Sheet Blown Glass Windows from 1894 Victorian Home

These Blown Cylinder Glass Windows (also known as broad glass or sheet glass) are $15 each, or Best Offer. 

We are rehabbing/restoring an 1894 Victorian home in the Historic Old North End of Colorado Springs. While the resale value of this house is greater with newly repaired frames and energy efficient windows, we didn’t want to just through these 109 year old windows out because of the unique and special character of the glass. Maybe you neeed a replacement window?  As best we can tell, the price above is reasonable. If you know more and can substantiate a better, verifiable deal on line, let us know and we’ll take your price.

Measurments/apox: (12) 14×33, (2) 15.5×33, (12) 16×33, (4) 12×23, (2) 20.5×17.5, (4) 22×33, (2) 16×33, (5) 15.5×33

large window IMAG0148 Victorian Blown Glass Windows

History for Cylinder Windows from – from Old House Journal 1998

Old window panes look wavy, distorted, and handmade – even after 1900. Understand their manufacture, and you’ll know why.

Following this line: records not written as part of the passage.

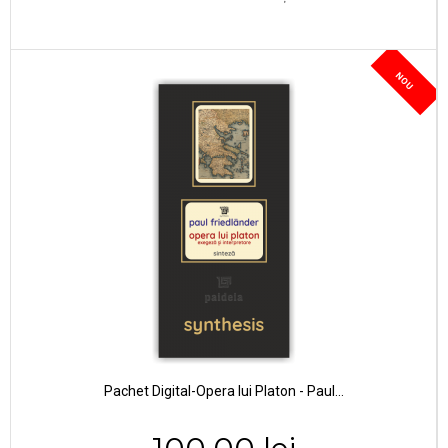
NOU
Pachet Digital-Opera lui Platon - Paul...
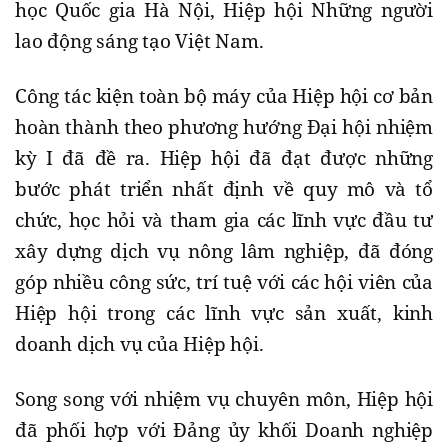
học Quốc gia Hà Nội, Hiệp hội Những người
lao động sáng tạo Việt Nam.
Công tác kiện toàn bộ máy của Hiệp hội cơ bản
hoàn thành theo phương hướng Đại hội nhiệm
kỳ I đã đề ra. Hiệp hội đã đạt được những
bước phát triển nhất định về quy mô và tổ
chức, học hỏi và tham gia các lĩnh vực đầu tư
xây dựng dịch vụ nông lâm nghiệp, đã đóng
góp nhiều công sức, trí tuệ với các hội viên của
Hiệp hội trong các lĩnh vực sản xuất, kinh
doanh dịch vụ của Hiệp hội.
Song song với nhiệm vụ chuyên môn, Hiệp hội
đã phối hợp với Đảng ủy khối Doanh nghiệp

 Ever peer through an old window and see … the glass? The distortions in antique glass are part of the charm of old windows and a historic feature well worth retaining. Though some may tell you that ripples and dimples are a sign of age – as if glass sags like flesh after a century – the truth is less fantastic, though almost as amazing.

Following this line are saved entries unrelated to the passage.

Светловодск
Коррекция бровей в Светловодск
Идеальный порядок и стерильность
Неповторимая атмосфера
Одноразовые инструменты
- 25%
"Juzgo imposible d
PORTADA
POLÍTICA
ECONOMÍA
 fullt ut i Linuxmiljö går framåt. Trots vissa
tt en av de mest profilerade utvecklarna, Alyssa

It’s all a result of how glass was made. Once you grasp the two basic methods used to make window glass until the 1910s, you can tell a lot about the age of your windows and how to care for them.

Cylinder Glass

Though crown glass was made up to the 1850s, it could not supply the need for bigger panes created by a growing population. The glass that could was cylinder glass (also called broad glass or sheet glass), and it dominated this industry for the rest of the century.

To make cylinder glass, the glassworker blew a large tube of glass. After cracking off the blowpipe, the glassworker cut off the ends and slit the tube down one side. From here these shawls were transferred to a special oven where they could wilt and unfold into a flat sheet.

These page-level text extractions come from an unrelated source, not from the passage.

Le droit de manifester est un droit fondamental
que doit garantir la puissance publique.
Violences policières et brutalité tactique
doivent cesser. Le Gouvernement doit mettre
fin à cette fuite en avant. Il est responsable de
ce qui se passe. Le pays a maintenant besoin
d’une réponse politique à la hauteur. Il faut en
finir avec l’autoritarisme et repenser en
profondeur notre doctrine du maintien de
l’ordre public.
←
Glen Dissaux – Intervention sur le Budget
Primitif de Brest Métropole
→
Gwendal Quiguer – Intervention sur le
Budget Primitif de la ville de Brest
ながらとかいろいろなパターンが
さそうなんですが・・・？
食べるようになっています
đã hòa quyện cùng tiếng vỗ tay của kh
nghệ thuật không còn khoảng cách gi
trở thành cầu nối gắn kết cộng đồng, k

By the 1870s, glass manufacturers were adding pits dug deep in the floor of the glass factory to allow blowers to swing the glass as they blew. The resulting cylinders were up to 18 inches in diameter and a remarkable 7 feet in length.

Two decades later, some manufacturers had mechanized the steps with cranes and compressed air. These cylinders made possible by the Lubbers process – the last before the switch to drawn-sheet glass manufacturing in this century – were several feet in diameter.

Doing Old Windows

You can determine whether you have crown or cylinder glass simply by eye and feel. In crown glass, the spinning process leaves subtle curved swirls or ripples in the panes that appear when you look obliquely at the glass. In cylinder glass there are faint parallel ripples – the clash between the different inner and outer circumferences of the cylinder as the shawl is unfolded.

When cutting glass for window repairs, the point to remember is that cylinder glass has a smooth side, once the outside of the cylinder, and a rough side, the former inside. Your chances of a clean cut are better if you cut from the smooth side. Most original crown glass is rare enough that you probably don’t want to cut it at all.

Whatever your windows, they may be hard to clean because decades of weathering have left minute pits in the surface. Instead of spray cleaners, use a paste product such as Glas Wax which you can buff to show off your beautiful wavy glass.

Making Cylinder Glass

At Glashutte Lamberts in Germany, artisans still make mouth-blown cylinder glass. The process starts with a red-hot balloon of glass.



After cutting off the ends, the new cylinder is inspected for quality. Scoring the cylinder lengthwise with a glass cutter severs the cylinder into a shawl.




When placed in the furnace, the shawl unfolds with the aid of an artisan into a sheet of glass.



After more heating and cooling, the final sheet is ready for grading and cutting.